**Stored data entries**:
= = = =

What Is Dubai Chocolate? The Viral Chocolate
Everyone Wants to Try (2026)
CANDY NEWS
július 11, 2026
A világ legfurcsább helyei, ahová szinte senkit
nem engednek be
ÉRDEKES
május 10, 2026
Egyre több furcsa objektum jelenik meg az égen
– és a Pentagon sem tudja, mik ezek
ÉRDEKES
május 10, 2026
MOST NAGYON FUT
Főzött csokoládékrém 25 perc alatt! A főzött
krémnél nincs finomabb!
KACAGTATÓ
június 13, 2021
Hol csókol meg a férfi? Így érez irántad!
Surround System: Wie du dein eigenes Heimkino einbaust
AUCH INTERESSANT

= = = =

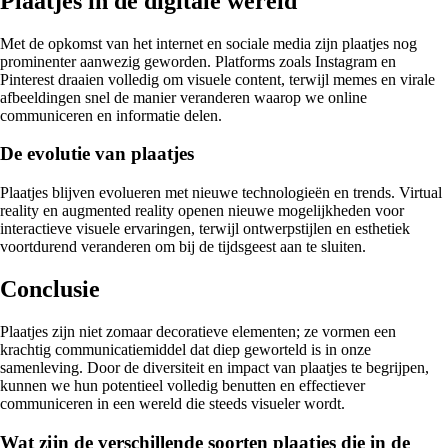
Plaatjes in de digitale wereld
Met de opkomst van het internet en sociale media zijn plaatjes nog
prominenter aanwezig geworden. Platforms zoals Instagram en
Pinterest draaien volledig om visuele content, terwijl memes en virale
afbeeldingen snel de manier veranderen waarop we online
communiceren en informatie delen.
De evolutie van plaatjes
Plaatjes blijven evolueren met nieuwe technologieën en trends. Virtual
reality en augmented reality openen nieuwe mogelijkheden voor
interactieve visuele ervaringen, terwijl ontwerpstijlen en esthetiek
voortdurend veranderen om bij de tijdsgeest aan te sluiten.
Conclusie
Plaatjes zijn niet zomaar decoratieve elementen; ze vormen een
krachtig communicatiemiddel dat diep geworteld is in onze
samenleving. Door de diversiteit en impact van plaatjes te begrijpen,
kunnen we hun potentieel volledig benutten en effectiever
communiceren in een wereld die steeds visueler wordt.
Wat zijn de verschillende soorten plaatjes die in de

= = = =

**ACTIVITY**: Say how many lines in the entries include the string "terwijl", and write nothing besides that number.

**RESULT OF THE TASK**: 2